*** RECORDS SUPPLIED Section Begins ***

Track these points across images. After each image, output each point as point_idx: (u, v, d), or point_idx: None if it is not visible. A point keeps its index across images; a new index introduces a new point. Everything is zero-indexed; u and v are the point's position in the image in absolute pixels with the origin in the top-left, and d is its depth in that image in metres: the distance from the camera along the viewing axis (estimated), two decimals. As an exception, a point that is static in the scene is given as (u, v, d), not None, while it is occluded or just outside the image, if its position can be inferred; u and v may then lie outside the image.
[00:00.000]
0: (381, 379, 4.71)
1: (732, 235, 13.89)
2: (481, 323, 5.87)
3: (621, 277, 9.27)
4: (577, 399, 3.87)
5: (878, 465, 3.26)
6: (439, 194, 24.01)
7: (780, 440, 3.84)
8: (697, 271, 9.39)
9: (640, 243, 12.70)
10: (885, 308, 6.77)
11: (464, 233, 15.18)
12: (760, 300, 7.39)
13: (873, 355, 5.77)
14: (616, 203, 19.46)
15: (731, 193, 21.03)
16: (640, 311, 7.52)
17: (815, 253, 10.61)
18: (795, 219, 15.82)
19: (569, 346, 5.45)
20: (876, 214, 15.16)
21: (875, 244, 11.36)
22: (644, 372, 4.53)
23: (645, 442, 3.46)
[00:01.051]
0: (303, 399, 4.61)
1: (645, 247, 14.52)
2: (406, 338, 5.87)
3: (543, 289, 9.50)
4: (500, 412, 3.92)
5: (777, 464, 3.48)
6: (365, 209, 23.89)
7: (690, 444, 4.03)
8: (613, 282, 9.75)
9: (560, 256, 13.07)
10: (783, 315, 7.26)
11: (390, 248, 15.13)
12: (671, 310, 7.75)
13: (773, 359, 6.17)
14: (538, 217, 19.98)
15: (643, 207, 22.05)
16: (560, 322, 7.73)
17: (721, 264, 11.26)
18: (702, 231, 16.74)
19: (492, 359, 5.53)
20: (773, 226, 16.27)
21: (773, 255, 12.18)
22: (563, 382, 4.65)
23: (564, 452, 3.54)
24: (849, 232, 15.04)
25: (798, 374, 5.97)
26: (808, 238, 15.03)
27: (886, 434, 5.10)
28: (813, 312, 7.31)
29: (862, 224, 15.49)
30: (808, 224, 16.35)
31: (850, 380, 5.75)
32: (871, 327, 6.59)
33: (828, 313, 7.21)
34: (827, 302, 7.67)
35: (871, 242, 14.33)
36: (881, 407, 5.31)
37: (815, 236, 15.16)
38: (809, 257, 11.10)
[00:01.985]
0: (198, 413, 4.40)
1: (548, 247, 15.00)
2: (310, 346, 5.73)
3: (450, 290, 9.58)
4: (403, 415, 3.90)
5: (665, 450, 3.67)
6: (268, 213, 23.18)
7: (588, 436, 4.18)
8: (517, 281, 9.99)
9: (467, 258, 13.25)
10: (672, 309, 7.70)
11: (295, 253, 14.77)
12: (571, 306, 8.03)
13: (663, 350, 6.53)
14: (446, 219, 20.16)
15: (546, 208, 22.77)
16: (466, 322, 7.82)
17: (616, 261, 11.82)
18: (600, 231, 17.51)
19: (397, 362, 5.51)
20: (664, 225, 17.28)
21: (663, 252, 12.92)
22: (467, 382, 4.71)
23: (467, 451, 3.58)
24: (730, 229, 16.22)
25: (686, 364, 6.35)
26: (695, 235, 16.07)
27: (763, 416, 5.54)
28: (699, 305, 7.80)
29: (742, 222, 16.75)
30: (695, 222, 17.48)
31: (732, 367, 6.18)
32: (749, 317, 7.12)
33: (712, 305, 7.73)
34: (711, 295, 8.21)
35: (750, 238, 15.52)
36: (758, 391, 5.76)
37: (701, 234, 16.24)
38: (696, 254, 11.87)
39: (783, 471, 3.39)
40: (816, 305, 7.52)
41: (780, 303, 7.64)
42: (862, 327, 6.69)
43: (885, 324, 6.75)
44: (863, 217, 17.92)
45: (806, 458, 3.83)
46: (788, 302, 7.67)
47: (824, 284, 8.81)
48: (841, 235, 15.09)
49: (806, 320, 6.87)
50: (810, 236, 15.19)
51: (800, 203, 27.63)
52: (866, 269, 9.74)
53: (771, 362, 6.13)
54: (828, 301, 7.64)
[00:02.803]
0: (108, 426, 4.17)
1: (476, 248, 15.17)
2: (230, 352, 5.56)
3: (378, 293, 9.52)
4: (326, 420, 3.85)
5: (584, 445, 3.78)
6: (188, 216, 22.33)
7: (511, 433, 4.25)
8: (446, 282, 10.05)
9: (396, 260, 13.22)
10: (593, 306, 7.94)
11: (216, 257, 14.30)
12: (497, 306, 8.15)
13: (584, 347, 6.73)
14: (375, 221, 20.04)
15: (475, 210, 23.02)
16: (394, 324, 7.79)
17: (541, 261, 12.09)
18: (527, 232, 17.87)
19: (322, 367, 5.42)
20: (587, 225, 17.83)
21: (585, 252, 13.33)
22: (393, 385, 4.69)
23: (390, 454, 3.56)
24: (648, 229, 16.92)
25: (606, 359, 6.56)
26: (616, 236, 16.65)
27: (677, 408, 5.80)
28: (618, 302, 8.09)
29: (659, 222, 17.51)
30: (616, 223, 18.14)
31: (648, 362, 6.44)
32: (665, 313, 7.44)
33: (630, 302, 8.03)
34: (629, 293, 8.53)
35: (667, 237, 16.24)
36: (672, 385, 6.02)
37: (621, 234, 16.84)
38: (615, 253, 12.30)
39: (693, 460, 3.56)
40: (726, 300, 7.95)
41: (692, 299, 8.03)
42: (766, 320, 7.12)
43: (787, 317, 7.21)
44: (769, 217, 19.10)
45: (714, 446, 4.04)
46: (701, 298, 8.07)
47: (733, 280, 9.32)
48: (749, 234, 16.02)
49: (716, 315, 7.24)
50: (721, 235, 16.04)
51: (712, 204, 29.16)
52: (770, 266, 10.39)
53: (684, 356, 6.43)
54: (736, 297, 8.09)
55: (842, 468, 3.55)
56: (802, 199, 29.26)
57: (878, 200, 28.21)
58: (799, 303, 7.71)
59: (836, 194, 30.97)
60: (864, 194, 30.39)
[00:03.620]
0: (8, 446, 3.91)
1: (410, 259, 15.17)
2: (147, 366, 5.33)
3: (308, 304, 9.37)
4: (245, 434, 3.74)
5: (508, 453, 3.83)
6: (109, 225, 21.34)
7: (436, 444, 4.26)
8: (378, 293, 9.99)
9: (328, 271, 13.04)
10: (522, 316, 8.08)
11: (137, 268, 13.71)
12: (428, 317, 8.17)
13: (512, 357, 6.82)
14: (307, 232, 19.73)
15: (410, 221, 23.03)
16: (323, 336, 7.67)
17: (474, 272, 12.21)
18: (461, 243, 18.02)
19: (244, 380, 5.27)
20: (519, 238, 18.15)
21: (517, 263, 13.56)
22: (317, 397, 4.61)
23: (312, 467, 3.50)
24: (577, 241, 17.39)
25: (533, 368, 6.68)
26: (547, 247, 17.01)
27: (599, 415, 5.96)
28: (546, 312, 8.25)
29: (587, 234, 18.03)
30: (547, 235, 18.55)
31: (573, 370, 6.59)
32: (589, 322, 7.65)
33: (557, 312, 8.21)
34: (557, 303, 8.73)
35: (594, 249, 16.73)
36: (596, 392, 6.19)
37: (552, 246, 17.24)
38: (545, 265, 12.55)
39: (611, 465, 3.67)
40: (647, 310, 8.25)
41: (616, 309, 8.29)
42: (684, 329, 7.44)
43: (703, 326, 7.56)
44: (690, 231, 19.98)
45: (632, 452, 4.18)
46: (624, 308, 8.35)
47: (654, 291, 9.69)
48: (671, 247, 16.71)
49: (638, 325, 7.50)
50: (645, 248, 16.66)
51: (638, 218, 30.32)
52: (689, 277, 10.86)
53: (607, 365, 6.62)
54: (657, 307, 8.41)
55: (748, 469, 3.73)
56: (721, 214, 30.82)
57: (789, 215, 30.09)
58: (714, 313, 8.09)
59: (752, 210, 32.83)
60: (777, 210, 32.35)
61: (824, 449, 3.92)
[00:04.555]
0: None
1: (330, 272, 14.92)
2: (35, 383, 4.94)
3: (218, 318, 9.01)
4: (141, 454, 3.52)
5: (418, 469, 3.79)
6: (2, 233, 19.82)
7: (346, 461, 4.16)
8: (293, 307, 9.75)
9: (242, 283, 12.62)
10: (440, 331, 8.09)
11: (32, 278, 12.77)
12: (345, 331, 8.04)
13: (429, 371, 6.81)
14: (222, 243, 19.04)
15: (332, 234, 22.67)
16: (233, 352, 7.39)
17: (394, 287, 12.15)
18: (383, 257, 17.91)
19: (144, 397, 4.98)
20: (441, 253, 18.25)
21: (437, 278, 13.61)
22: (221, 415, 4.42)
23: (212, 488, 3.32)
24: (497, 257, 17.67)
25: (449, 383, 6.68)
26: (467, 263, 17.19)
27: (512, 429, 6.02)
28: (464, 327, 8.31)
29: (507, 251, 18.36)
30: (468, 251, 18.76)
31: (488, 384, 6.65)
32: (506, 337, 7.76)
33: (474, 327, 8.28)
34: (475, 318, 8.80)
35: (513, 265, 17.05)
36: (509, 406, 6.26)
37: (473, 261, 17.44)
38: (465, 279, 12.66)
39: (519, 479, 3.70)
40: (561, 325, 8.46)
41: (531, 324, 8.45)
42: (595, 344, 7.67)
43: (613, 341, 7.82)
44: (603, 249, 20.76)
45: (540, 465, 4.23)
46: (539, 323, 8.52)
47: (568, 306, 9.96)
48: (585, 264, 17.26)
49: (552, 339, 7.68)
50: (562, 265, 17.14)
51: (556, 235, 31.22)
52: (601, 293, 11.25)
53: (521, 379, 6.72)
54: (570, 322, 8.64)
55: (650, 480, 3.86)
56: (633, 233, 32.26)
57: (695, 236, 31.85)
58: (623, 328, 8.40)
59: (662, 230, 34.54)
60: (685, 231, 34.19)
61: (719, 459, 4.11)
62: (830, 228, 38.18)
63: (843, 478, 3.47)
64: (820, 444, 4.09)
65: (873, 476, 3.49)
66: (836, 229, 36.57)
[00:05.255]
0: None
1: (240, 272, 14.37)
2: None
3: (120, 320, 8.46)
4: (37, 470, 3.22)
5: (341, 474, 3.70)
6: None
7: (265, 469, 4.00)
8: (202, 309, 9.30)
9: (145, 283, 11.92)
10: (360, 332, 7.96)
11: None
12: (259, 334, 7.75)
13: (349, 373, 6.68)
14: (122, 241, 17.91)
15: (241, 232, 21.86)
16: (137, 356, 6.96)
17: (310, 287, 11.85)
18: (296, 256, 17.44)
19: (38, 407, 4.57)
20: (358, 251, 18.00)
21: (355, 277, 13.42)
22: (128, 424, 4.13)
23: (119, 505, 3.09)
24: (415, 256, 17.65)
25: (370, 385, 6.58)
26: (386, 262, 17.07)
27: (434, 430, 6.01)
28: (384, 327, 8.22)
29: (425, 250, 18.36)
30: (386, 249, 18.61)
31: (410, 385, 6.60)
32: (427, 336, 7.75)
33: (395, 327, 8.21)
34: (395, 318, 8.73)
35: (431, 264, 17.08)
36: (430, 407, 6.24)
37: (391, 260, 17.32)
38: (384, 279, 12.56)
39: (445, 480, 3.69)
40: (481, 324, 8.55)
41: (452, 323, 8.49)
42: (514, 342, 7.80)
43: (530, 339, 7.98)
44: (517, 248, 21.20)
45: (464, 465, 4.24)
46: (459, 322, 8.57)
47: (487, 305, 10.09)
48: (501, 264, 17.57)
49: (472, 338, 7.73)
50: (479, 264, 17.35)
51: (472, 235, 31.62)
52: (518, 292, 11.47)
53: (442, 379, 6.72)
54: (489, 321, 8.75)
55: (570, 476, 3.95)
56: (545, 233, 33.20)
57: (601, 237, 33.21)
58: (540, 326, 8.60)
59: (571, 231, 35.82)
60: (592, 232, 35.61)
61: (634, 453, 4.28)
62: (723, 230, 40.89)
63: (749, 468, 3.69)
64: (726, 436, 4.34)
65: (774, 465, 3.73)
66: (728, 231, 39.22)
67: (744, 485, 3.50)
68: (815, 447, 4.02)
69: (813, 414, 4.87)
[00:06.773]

*** RECORDS SUPPLIED Section Ends ***

:: TASK DESCRIPTION ::
Given the data above, transcribe exactly the lines from the one containing "1: (732, 235, 13.89)" down to the one containing "23: (645, 442, 3.46)", and no others.

:: SOLUTION TO THIS TASK ::
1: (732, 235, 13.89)
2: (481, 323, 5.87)
3: (621, 277, 9.27)
4: (577, 399, 3.87)
5: (878, 465, 3.26)
6: (439, 194, 24.01)
7: (780, 440, 3.84)
8: (697, 271, 9.39)
9: (640, 243, 12.70)
10: (885, 308, 6.77)
11: (464, 233, 15.18)
12: (760, 300, 7.39)
13: (873, 355, 5.77)
14: (616, 203, 19.46)
15: (731, 193, 21.03)
16: (640, 311, 7.52)
17: (815, 253, 10.61)
18: (795, 219, 15.82)
19: (569, 346, 5.45)
20: (876, 214, 15.16)
21: (875, 244, 11.36)
22: (644, 372, 4.53)
23: (645, 442, 3.46)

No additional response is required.